If the economic benefits ever outweigh EU membership, and that is a big if, it will take decades and decades to realise such an advantage.

And all through that time we will be poorer.

A lot of us won't be here to see Brexit possibly make Britain a better and richer place to live.
 
If the economic benefits ever outweigh EU membership, and that is a big if, it will take decades and decades to realise such an advantage.

And all through that time we will be poorer.

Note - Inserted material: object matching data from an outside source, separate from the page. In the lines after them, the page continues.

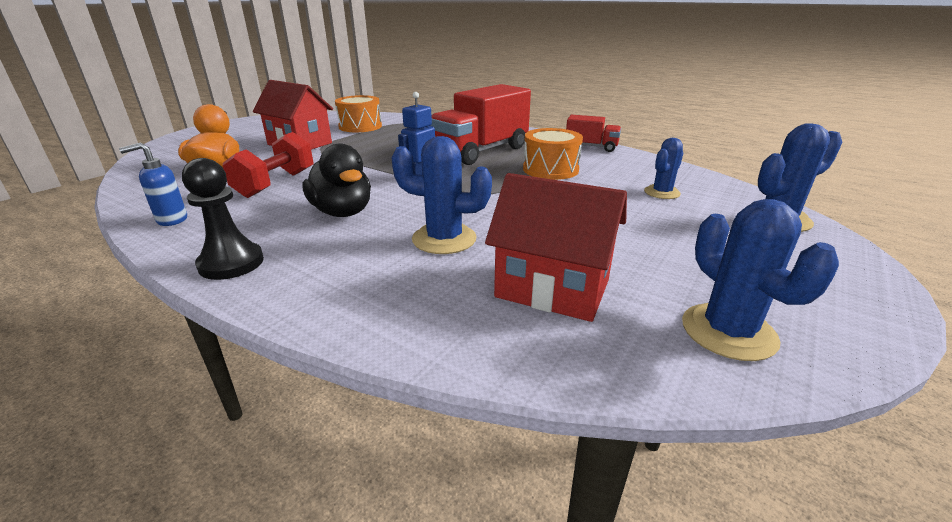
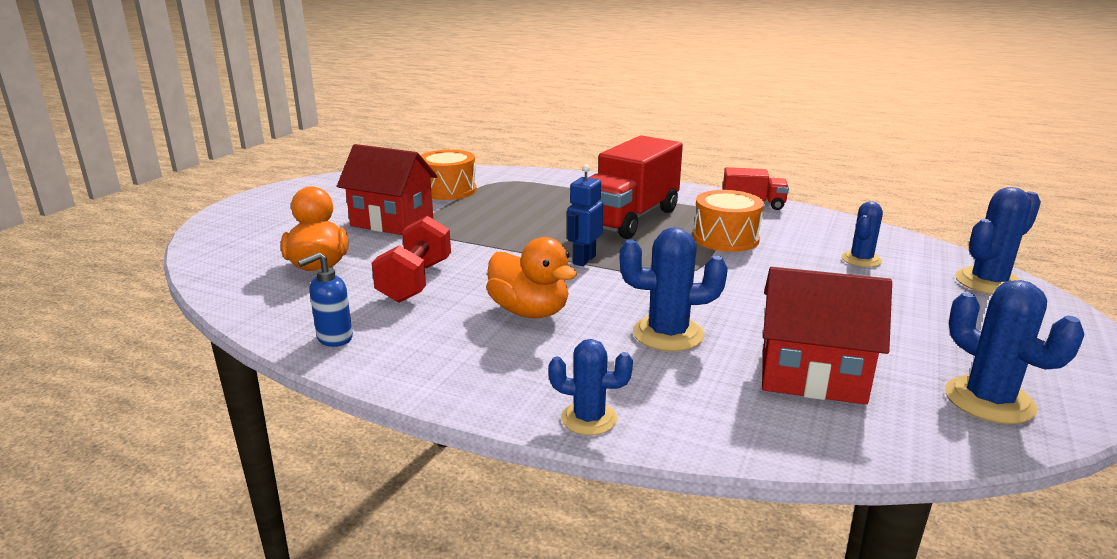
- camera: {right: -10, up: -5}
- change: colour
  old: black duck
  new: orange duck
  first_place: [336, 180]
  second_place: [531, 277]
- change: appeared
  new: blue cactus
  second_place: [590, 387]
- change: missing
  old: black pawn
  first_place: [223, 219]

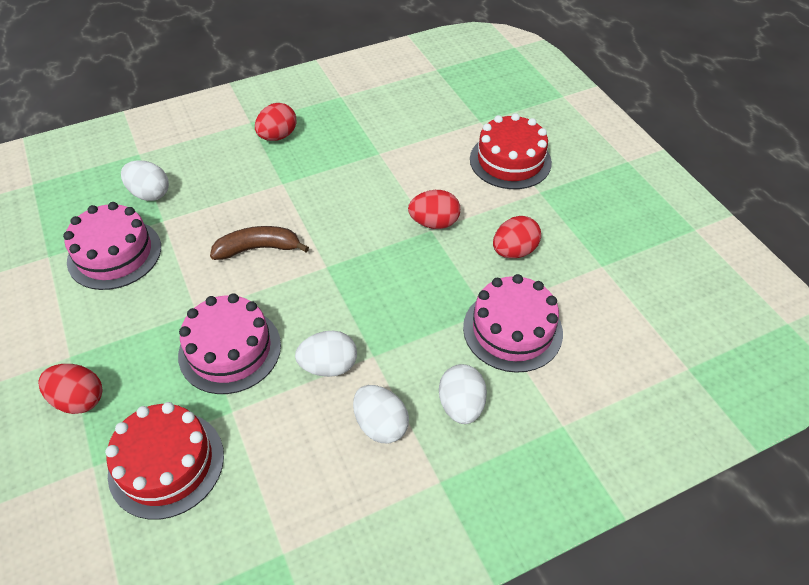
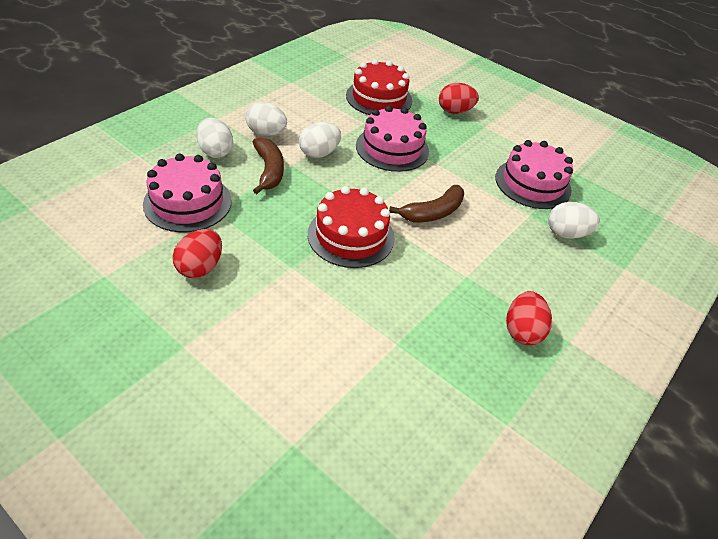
- camera: {right: 150, up: -5}
- change: appeared
  new: brown banana
  second_place: [268, 165]
- change: relocated
  old: red cake
  first_place: [511, 151]
  second_place: [351, 227]
- change: missing
  old: red egg
  first_place: [434, 209]

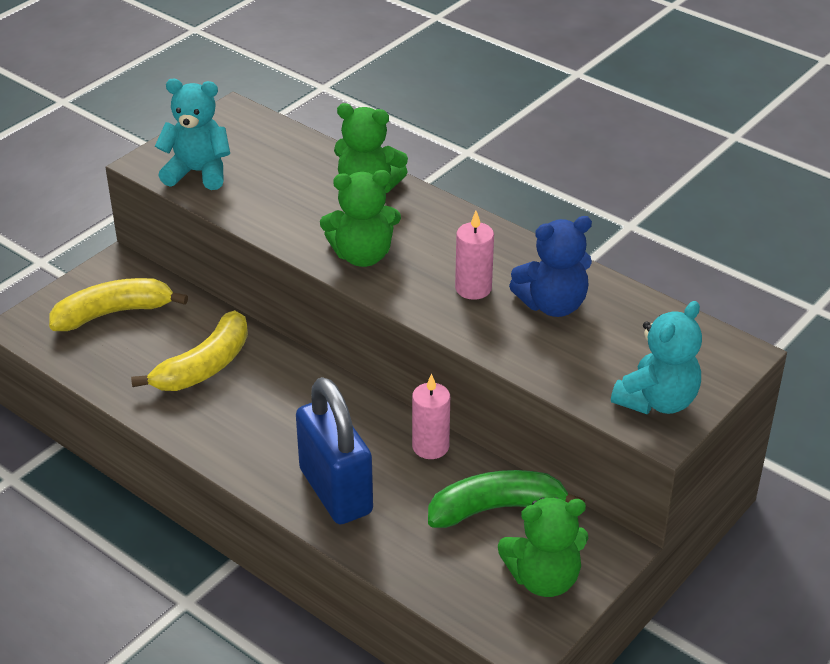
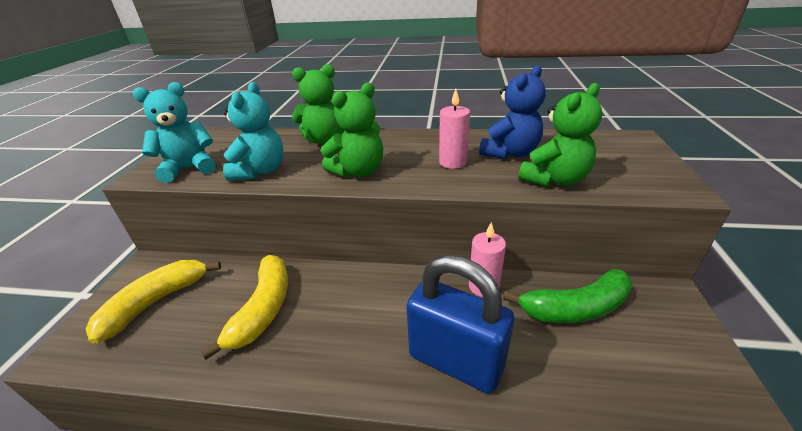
- camera: {right: -30, up: -5}
- change: relocated
  old: turquoise teddy bear
  first_place: [656, 357]
  second_place: [253, 131]
- change: spun
  old: green banana
  first_place: [506, 499]
  second_place: [567, 296]
  degrees: -150
- change: relocated
  old: green teddy bear
  first_place: [543, 547]
  second_place: [560, 135]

A lot of us won't be here to see Brexit possibly make Britain a better and richer place to live.

Possibly, but safer.....
 

Who doesn’t want to have less privacy ? :oops:
The UK law mirrors the EU in 2020, its already been passed, as soon as we leave. It comes into play until.
On 31 Jan the UK version, comes into play legally it becomes law in the UK, and anybody collecting personal information in the UK will have to follow that and have representation in the UK.
Its more or less the current EU one but written into are law.
However, the UK-GDPR changes key areas of the law concerning national security, intelligence services and immigration.